Abstract
Sesbania cannabina is an annual plant widely distributed in south China, southeast Asia, and Australia. In the present study, we sequenced the complete chloroplast genome of S. cannabina, which is 153,978 bp in length and it is characterized by a typical quadripartite structure composed of a LSC (85,406 bp) and SSC (19,112 bp) region interspersed by a pair of 23,730 bp IR regions. It encodes 125 genes, comprising 81 protein-coding genes, 8 rRNA genes, and 36 tRNA genes. Phylogenetic analysis confirmed the position of S. cannabina within the subfamily Papilionoideae.
Keywords: Sesbania cannabina, chloroplast, genome
Sesbania, a genus of flowering plants in Papilionoideae subfamily, is the only genus of the tribe Sesbanieae, consisting of approximately 20 species. Moreover, Sesbania is increasingly used as a green manure crop in rice growing systems (Becker et al. 1990). Among these species, Sesbania cannabina is one of the most common species.

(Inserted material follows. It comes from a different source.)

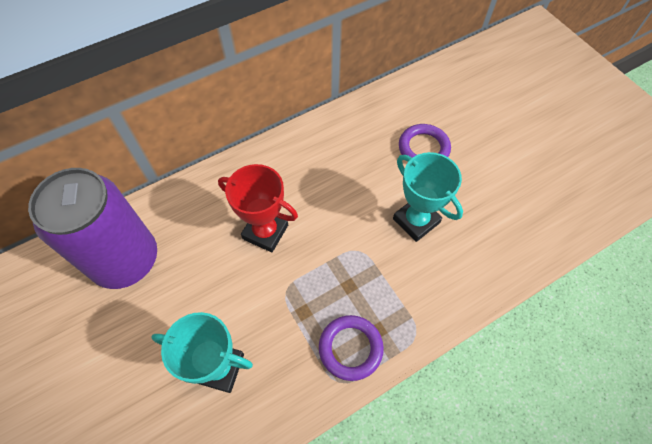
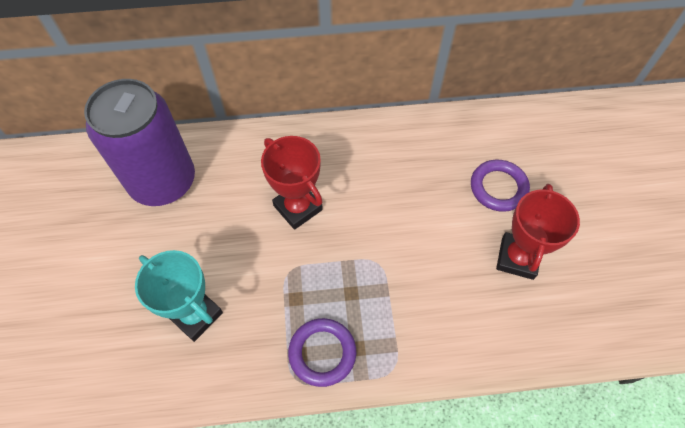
camera: 25 degrees right, 0 degrees up
turquoise trophy [393,152,463,242] -> none
none -> red trophy [496,184,580,280]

Previous studies have demonstrated that S. cannabina can promote the drainage of paddy-upland rotated and ill-drained fields (Itoh et al. 1992). However, no complete chloroplast (cp) genome of S. cannabina has been released. Therefore, in the present study, we determine the complete cp genome sequence of S. cannabina as well as the position of S. cannabina within the subfamily Papilionoideae.
The seed of S. cannabina was purchased from Anguo, Hebei, China (115.32164°E, 38.41844°N). The voucher specimens (voucher number: TJZ-1) were deposited at Tianjin State Key Laboratory of Modern Chinese Medicine. DNA isolation was carried out according to the standard protocol of Extract Genomic DNA Kit. Afterward, the resulting DNA was sequenced using an Illumina HiSeq platform. The paired-end reads were assembled to contigs using NOVOPlasty v3.1 (Dierckxsens et al. 2017) and GetOrganelle pipeline (Jin et al. 2018) with default settings. Then, the total contigs were circularized by mapping to reference (KJ468102). The cp genome of S. cannabina was annotated using GeSeq (Tillich et al. 2017) and CpGAVAS2 (Shi et al. 2019), inspected and adjusted manually. The online tRNAscan-SE service was used to verify tRNA genes of the S. cannabina. The circular cp genome map was drawn by OGDRAW (Lohse et al. 2013). The final complete cp genome was deposited into GenBank with accession number MN105118.
The chloroplast genome of S. cannabina is 153,978 bp in length, including two short-inverted repeats (IRa and IRb) of 23,730 bp, divided into SSC (19,112 bp) and LSC (85,406 bp). In addition, a total of 125 genes, containing 81 protein-coding genes, 8 rRNA genes, and 36 tRNA genes are identified.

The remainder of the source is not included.